Hundreds of cities on earth are exposed to polluted air daily. Among the world's most affected places are fast-growing urban areas, many of them which are in Africa and Asia. While many African nations struggle with air pollution, only a few governments have enforced various formal regulations against emissions.
Poor air quality is a serious problem. Air pollution claims over 712,000 lives in Africa every year, and it is believed to cause more deaths than poor hygiene and malnutrition. The number of deaths caused by air pollution has increased by over 36% in the three decades. Cities in Nigeria, Tunisia, and South Africa rank among the thirty metropolitan areas with the poorest air quality in Africa.
Cities With The Worst Air Quality
Nigerian cities top the list of the worst polluted places in Africa, with the city of Onitsha recording over thirty times more PM10 concentration than the recommended levels. Other towns which registered over ten times the recommended level include Kaduna, Aba, and Umuahia. Nine Nigerian urban areas were ranked among the most polluted places in Africa. Air pollution is caused by things such as garbage dumps, fuel spillage, dust and the many petrol stations that sell low-quality fuel. The number of people living in places like Onitsha has doubled to over a million in a few years due to the low cost of living which means more people are breathing poisonous air. Nigeria has the highest number of open-air markets in western Africa with biggest ones found in Onitsha which have contributed to the numerous dumping sites throughout these urban areas.
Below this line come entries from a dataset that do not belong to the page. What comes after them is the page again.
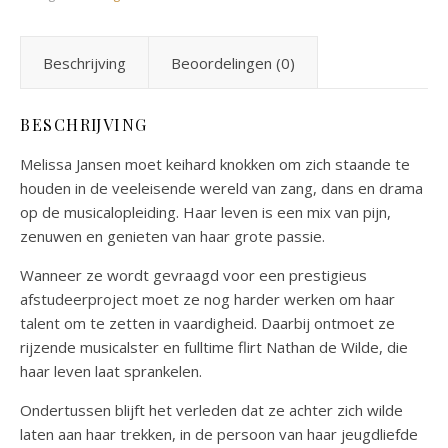
Beschrijving
Beoordelingen (0)
BESCHRIJVING
Melissa Jansen moet keihard knokken om zich staande te
houden in de veeleisende wereld van zang, dans en drama
op de musicalopleiding. Haar leven is een mix van pijn,
zenuwen en genieten van haar grote passie.
Wanneer ze wordt gevraagd voor een prestigieus
afstudeerproject moet ze nog harder werken om haar
talent om te zetten in vaardigheid. Daarbij ontmoet ze
rijzende musicalster en fulltime flirt Nathan de Wilde, die
haar leven laat sprankelen.
Ondertussen blijft het verleden dat ze achter zich wilde
laten aan haar trekken, in de persoon van haar jeugdliefde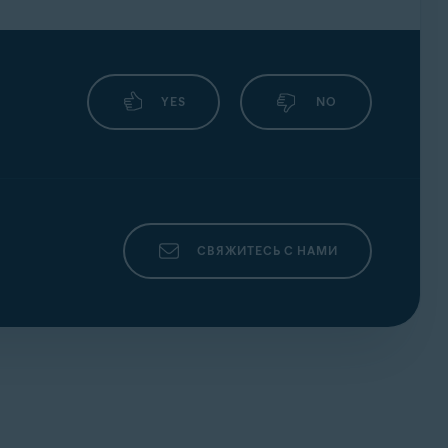
YES
NO
СВЯЖИТЕСЬ С НАМИ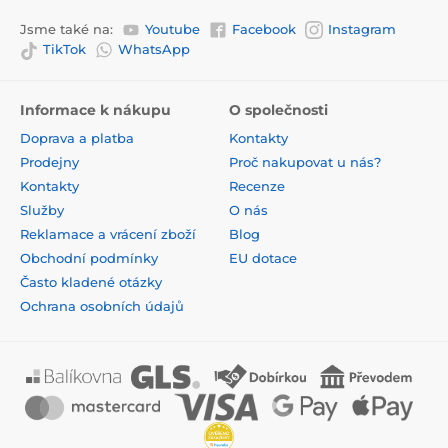
Jsme také na:
Youtube
Facebook
Instagram
TikTok
WhatsApp
Informace k nákupu
O společnosti
Doprava a platba
Kontakty
Prodejny
Proč nakupovat u nás?
Kontakty
Recenze
Služby
O nás
Reklamace a vrácení zboží
Blog
Obchodní podmínky
EU dotace
Často kladené otázky
Ochrana osobních údajů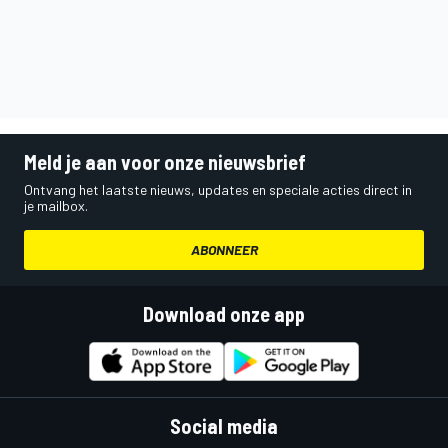
Meld je aan voor onze nieuwsbrief
Ontvang het laatste nieuws, updates en speciale acties direct in
je mailbox.
ABONNEER
Download onze app
Social media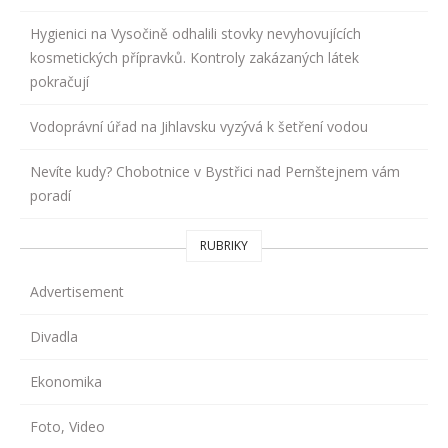
Hygienici na Vysočině odhalili stovky nevyhovujících
kosmetických přípravků. Kontroly zakázaných látek
pokračují
Vodoprávní úřad na Jihlavsku vyzývá k šetření vodou
Nevíte kudy? Chobotnice v Bystřici nad Pernštejnem vám
poradí
RUBRIKY
Advertisement
Divadla
Ekonomika
Foto, Video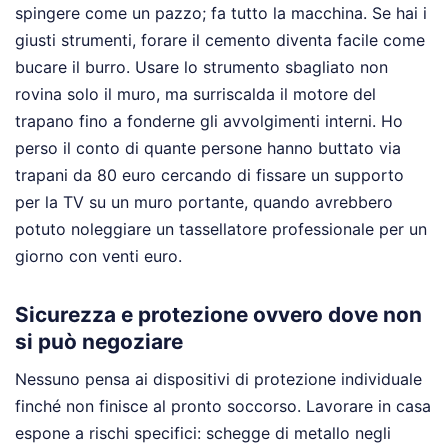
spingere come un pazzo; fa tutto la macchina. Se hai i
giusti strumenti, forare il cemento diventa facile come
bucare il burro. Usare lo strumento sbagliato non
rovina solo il muro, ma surriscalda il motore del
trapano fino a fonderne gli avvolgimenti interni. Ho
perso il conto di quante persone hanno buttato via
trapani da 80 euro cercando di fissare un supporto
per la TV su un muro portante, quando avrebbero
potuto noleggiare un tassellatore professionale per un
giorno con venti euro.
Sicurezza e protezione ovvero dove non
si può negoziare
Nessuno pensa ai dispositivi di protezione individuale
finché non finisce al pronto soccorso. Lavorare in casa
espone a rischi specifici: schegge di metallo negli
Air pollution kills over twenty thousand South Africans every year. According to WHO, the city with the highest level of particulate matter is Hartbeespoort. Hartbeespoort’s air was the tenth most polluted in Africa and 162nd globally with a PM10 concentration of about 119 microgram/m3. The primary cause of air pollution in smaller urban areas like Hartbeespoort is the mining operations in the region as well as its proximity to Tshwane and Johannesburg.
Johannesburg’s air is the second most polluted in South Africa with a PM10 level of 85.5 microgram/m3 followed by Tshwane/Pretoria, Mpumalanga, and Vereeniging. Numerous coal power plants, the burning of household wastes, industrial activities and insufficient modes of transport account for pollution in some of the big South African cities like Mpumalanga, Pretoria, and Johannesburg. The most polluted provinces in South Africa are Mpumalanga and Gauteng.
The latest air pollution report by WHO confirmed that Tunisia has a high concentration of particulate matter that is affecting the lives of many Tunisians. Although none of their urban areas made it to top ten, air pollution still affect many of the country's towns, especially the coastal cities. Tunis has a high PM10 mean of about 90 microgram/m3. Other Tunisian states with high particulate matter levels include Sfax, Bizerte, and Sousse. The leading cause of pollution in Tunisia is industrial and vehicle emissions.
Lingering Effects of Air Pollution
The issue of air pollution is not affecting developing nations alone. Even citizens of developed states in Europe and Asia are breathing polluted air. The effects of air pollution are quite the same throughout the globe. Some of the long-term health effects include lung cancer, respiratory diseases, heart diseases and severe damage to the kidney, liver and nervous system. The short-term health effects include nausea, bronchitis, headaches, asthma attacks, and irritation of the throat, nose, and eyes. Presence of these particulates in the air can result in acid rain or smog which can damage water bodies, plants, and soil.